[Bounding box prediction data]
========
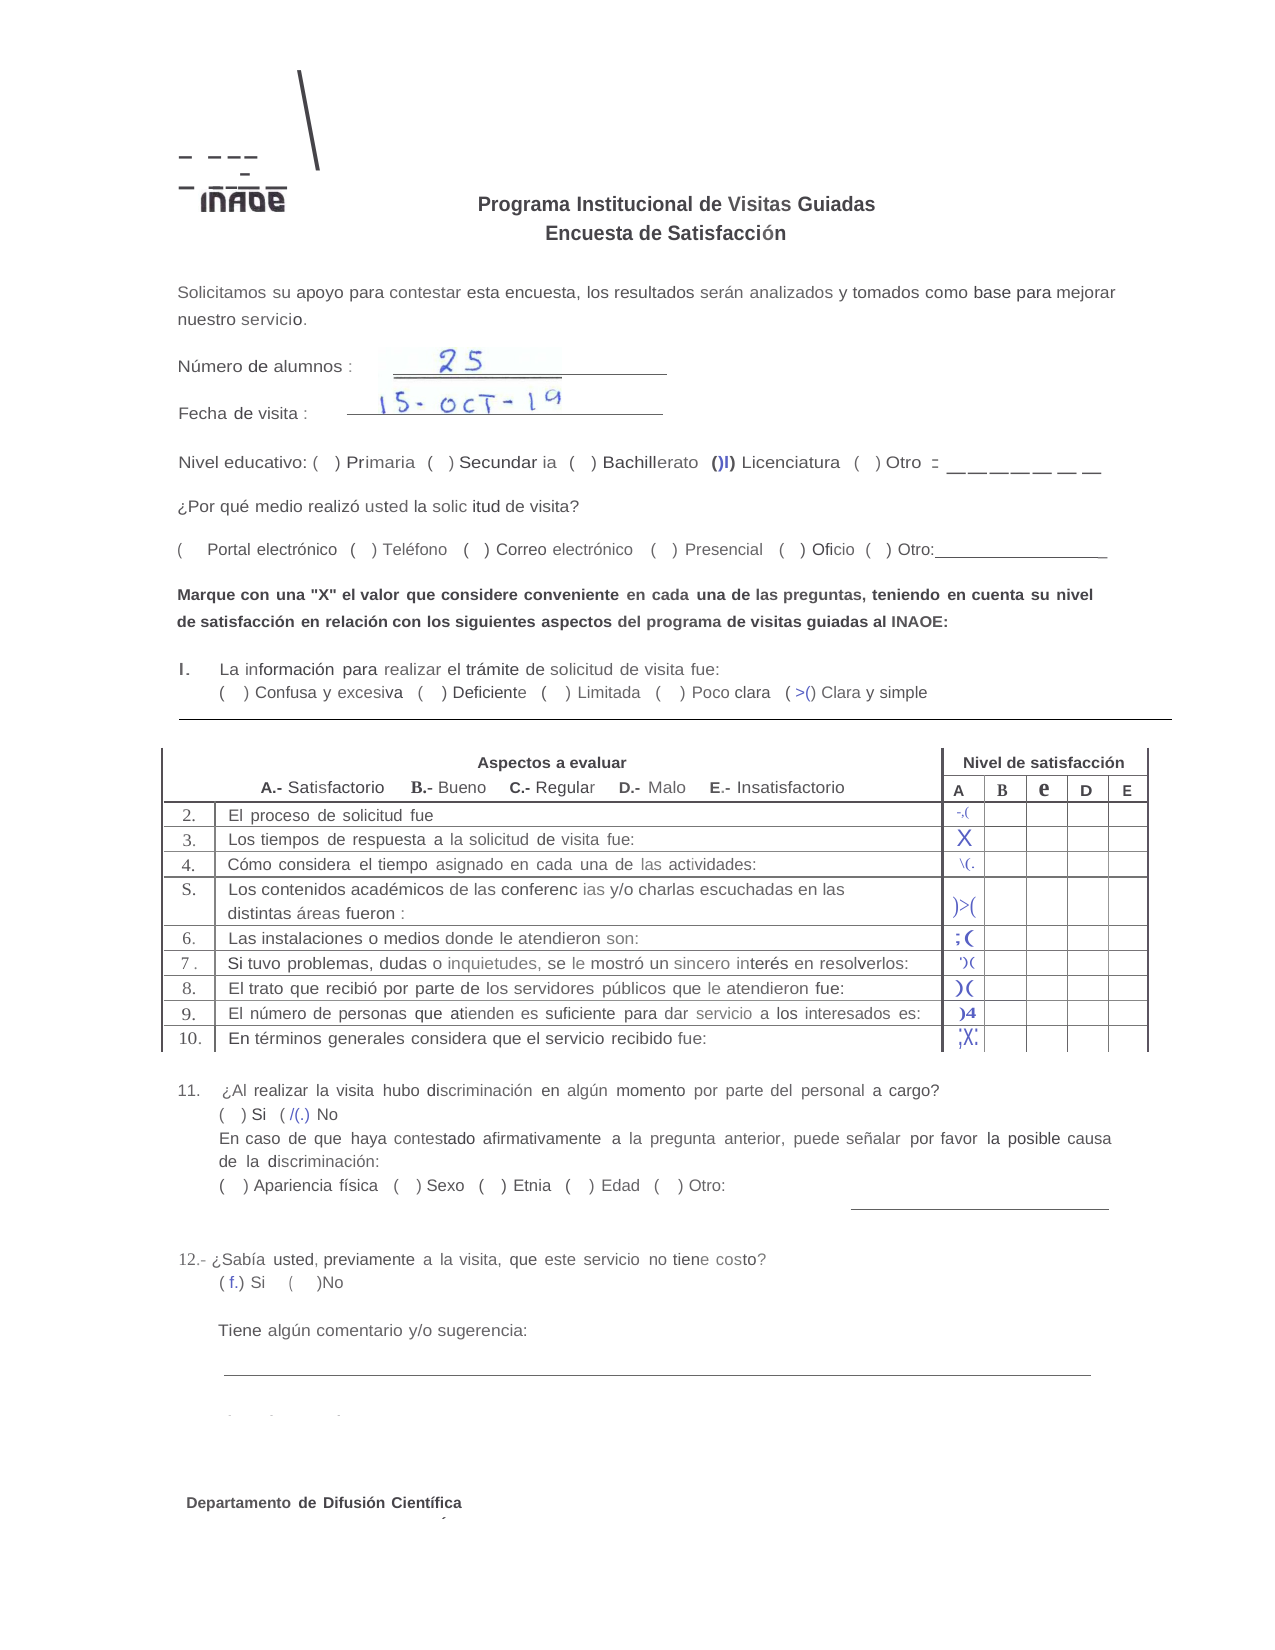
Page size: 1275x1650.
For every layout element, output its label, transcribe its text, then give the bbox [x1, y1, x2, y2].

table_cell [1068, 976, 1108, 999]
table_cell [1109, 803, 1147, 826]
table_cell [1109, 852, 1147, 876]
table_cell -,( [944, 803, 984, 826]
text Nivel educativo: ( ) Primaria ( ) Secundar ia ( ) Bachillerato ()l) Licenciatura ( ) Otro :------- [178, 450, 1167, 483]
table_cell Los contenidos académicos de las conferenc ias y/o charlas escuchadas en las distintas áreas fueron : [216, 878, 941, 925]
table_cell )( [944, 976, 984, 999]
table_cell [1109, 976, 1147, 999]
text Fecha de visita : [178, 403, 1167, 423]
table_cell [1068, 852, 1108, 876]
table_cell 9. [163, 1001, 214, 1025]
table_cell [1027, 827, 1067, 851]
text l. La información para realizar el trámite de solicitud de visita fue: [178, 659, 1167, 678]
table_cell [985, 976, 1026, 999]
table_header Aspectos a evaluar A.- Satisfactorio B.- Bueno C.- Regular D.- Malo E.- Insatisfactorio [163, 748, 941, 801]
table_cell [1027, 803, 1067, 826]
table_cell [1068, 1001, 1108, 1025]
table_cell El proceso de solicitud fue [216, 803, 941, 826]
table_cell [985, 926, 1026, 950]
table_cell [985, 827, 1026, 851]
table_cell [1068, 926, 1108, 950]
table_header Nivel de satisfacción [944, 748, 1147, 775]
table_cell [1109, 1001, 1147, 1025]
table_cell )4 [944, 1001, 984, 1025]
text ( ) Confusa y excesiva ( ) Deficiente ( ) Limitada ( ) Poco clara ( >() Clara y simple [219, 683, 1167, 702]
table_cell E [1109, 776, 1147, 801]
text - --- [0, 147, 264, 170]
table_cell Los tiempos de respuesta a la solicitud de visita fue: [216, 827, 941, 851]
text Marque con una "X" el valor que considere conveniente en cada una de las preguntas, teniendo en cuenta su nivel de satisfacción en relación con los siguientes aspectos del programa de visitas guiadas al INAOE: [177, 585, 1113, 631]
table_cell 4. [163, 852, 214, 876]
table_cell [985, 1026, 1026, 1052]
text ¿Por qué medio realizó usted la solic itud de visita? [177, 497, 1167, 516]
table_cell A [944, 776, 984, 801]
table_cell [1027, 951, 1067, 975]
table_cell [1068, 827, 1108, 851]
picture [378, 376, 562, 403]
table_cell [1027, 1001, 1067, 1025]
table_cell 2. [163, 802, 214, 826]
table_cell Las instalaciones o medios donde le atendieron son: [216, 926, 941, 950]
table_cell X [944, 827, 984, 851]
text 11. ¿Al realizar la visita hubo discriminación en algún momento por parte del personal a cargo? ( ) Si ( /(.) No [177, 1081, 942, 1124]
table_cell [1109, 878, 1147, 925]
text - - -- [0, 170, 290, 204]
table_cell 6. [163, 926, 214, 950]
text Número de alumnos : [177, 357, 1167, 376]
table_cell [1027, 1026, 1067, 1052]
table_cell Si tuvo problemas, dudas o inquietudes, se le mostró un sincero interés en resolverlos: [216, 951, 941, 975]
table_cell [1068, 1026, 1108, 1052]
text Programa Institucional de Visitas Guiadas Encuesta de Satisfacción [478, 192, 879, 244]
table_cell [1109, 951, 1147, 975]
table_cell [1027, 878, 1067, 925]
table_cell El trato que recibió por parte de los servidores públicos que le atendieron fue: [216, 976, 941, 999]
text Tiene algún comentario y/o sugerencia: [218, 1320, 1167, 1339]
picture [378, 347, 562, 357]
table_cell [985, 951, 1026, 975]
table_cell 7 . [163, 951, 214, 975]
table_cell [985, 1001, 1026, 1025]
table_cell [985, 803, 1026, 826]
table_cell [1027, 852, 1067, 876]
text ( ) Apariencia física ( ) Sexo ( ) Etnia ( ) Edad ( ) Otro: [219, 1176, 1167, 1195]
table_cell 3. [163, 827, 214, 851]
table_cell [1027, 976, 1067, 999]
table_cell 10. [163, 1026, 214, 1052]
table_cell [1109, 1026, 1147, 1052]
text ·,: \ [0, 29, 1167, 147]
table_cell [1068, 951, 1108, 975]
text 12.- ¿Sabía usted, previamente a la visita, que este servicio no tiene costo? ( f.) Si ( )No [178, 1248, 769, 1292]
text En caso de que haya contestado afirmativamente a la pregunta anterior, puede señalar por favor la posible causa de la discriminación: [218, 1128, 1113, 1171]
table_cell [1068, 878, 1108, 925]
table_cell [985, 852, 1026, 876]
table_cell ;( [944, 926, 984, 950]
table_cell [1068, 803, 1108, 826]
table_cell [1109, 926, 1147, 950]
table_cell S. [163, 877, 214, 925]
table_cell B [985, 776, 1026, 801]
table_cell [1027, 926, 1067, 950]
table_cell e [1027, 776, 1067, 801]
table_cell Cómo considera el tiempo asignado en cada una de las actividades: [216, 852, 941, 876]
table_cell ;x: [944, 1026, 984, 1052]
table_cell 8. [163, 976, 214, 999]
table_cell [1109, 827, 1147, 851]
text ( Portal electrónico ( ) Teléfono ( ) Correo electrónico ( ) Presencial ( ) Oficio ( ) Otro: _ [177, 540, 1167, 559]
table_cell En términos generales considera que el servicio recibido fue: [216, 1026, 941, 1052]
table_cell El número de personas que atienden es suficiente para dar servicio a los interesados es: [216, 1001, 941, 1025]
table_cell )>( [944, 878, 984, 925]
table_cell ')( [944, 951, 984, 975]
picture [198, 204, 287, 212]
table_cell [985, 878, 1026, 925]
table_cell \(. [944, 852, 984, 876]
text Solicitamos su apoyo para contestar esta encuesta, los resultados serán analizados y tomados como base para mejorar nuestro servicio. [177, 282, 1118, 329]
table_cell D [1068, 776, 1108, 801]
========
_Your instructions:_ Leaving out the images, return the entries above exactly as they read.

_Output below:_
Page size: 1275x1650.
For every layout element, output its label, transcribe its text, then give the bbox [x1, y1, x2, y2].

table_cell [1068, 976, 1108, 999]
table_cell [1109, 803, 1147, 826]
table_cell [1109, 852, 1147, 876]
table_cell -,( [944, 803, 984, 826]
text Nivel educativo: ( ) Primaria ( ) Secundar ia ( ) Bachillerato ()l) Licenciatura ( ) Otro :------- [178, 450, 1167, 483]
table_cell Los contenidos académicos de las conferenc ias y/o charlas escuchadas en las distintas áreas fueron : [216, 878, 941, 925]
table_cell )( [944, 976, 984, 999]
table_cell [1109, 976, 1147, 999]
text Fecha de visita : [178, 403, 1167, 423]
table_cell [1068, 852, 1108, 876]
table_cell 9. [163, 1001, 214, 1025]
table_cell [1027, 827, 1067, 851]
text l. La información para realizar el trámite de solicitud de visita fue: [178, 659, 1167, 678]
table_cell [985, 976, 1026, 999]
table_header Aspectos a evaluar A.- Satisfactorio B.- Bueno C.- Regular D.- Malo E.- Insatisfactorio [163, 748, 941, 801]
table_cell [1027, 803, 1067, 826]
table_cell [1068, 1001, 1108, 1025]
table_cell El proceso de solicitud fue [216, 803, 941, 826]
table_cell [985, 926, 1026, 950]
table_cell [985, 827, 1026, 851]
table_cell [1068, 926, 1108, 950]
table_header Nivel de satisfacción [944, 748, 1147, 775]
table_cell [1109, 1001, 1147, 1025]
table_cell )4 [944, 1001, 984, 1025]
text ( ) Confusa y excesiva ( ) Deficiente ( ) Limitada ( ) Poco clara ( >() Clara y simple [219, 683, 1167, 702]
table_cell E [1109, 776, 1147, 801]
text - --- [0, 147, 264, 170]
table_cell Los tiempos de respuesta a la solicitud de visita fue: [216, 827, 941, 851]
text Marque con una "X" el valor que considere conveniente en cada una de las preguntas, teniendo en cuenta su nivel de satisfacción en relación con los siguientes aspectos del programa de visitas guiadas al INAOE: [177, 585, 1113, 631]
table_cell 4. [163, 852, 214, 876]
table_cell [985, 1026, 1026, 1052]
text ¿Por qué medio realizó usted la solic itud de visita? [177, 497, 1167, 516]
table_cell A [944, 776, 984, 801]
table_cell [1027, 951, 1067, 975]
table_cell [1068, 827, 1108, 851]
picture [378, 376, 562, 403]
table_cell [1027, 1001, 1067, 1025]
table_cell 2. [163, 802, 214, 826]
table_cell Las instalaciones o medios donde le atendieron son: [216, 926, 941, 950]
table_cell X [944, 827, 984, 851]
text 11. ¿Al realizar la visita hubo discriminación en algún momento por parte del personal a cargo? ( ) Si ( /(.) No [177, 1081, 942, 1124]
table_cell [1109, 878, 1147, 925]
text - - -- [0, 170, 290, 204]
table_cell 6. [163, 926, 214, 950]
text Número de alumnos : [177, 357, 1167, 376]
table_cell [1027, 1026, 1067, 1052]
table_cell Si tuvo problemas, dudas o inquietudes, se le mostró un sincero interés en resolverlos: [216, 951, 941, 975]
table_cell [1068, 1026, 1108, 1052]
text Programa Institucional de Visitas Guiadas Encuesta de Satisfacción [478, 192, 879, 244]
table_cell [1109, 951, 1147, 975]
table_cell [1027, 878, 1067, 925]
table_cell El trato que recibió por parte de los servidores públicos que le atendieron fue: [216, 976, 941, 999]
text Tiene algún comentario y/o sugerencia: [218, 1320, 1167, 1339]
picture [378, 347, 562, 357]
table_cell [985, 951, 1026, 975]
table_cell 7 . [163, 951, 214, 975]
table_cell [985, 1001, 1026, 1025]
table_cell [985, 803, 1026, 826]
table_cell [1027, 852, 1067, 876]
text ( ) Apariencia física ( ) Sexo ( ) Etnia ( ) Edad ( ) Otro: [219, 1176, 1167, 1195]
table_cell 3. [163, 827, 214, 851]
table_cell [1027, 976, 1067, 999]
table_cell 10. [163, 1026, 214, 1052]
table_cell [1109, 1026, 1147, 1052]
text ·,: \ [0, 29, 1167, 147]
table_cell [1068, 951, 1108, 975]
text 12.- ¿Sabía usted, previamente a la visita, que este servicio no tiene costo? ( f.) Si ( )No [178, 1248, 769, 1292]
text En caso de que haya contestado afirmativamente a la pregunta anterior, puede señalar por favor la posible causa de la discriminación: [218, 1128, 1113, 1171]
table_cell [1068, 878, 1108, 925]
table_cell [985, 852, 1026, 876]
table_cell ;( [944, 926, 984, 950]
table_cell [1068, 803, 1108, 826]
table_cell [1109, 926, 1147, 950]
table_cell S. [163, 877, 214, 925]
table_cell B [985, 776, 1026, 801]
table_cell [1027, 926, 1067, 950]
table_cell e [1027, 776, 1067, 801]
table_cell Cómo considera el tiempo asignado en cada una de las actividades: [216, 852, 941, 876]
table_cell ;x: [944, 1026, 984, 1052]
table_cell 8. [163, 976, 214, 999]
table_cell [1109, 827, 1147, 851]
text ( Portal electrónico ( ) Teléfono ( ) Correo electrónico ( ) Presencial ( ) Oficio ( ) Otro: _ [177, 540, 1167, 559]
table_cell En términos generales considera que el servicio recibido fue: [216, 1026, 941, 1052]
table_cell El número de personas que atienden es suficiente para dar servicio a los interesados es: [216, 1001, 941, 1025]
table_cell )>( [944, 878, 984, 925]
table_cell ')( [944, 951, 984, 975]
picture [198, 204, 287, 212]
table_cell [985, 878, 1026, 925]
table_cell \(. [944, 852, 984, 876]
text Solicitamos su apoyo para contestar esta encuesta, los resultados serán analizados y tomados como base para mejorar nuestro servicio. [177, 282, 1118, 329]
table_cell D [1068, 776, 1108, 801]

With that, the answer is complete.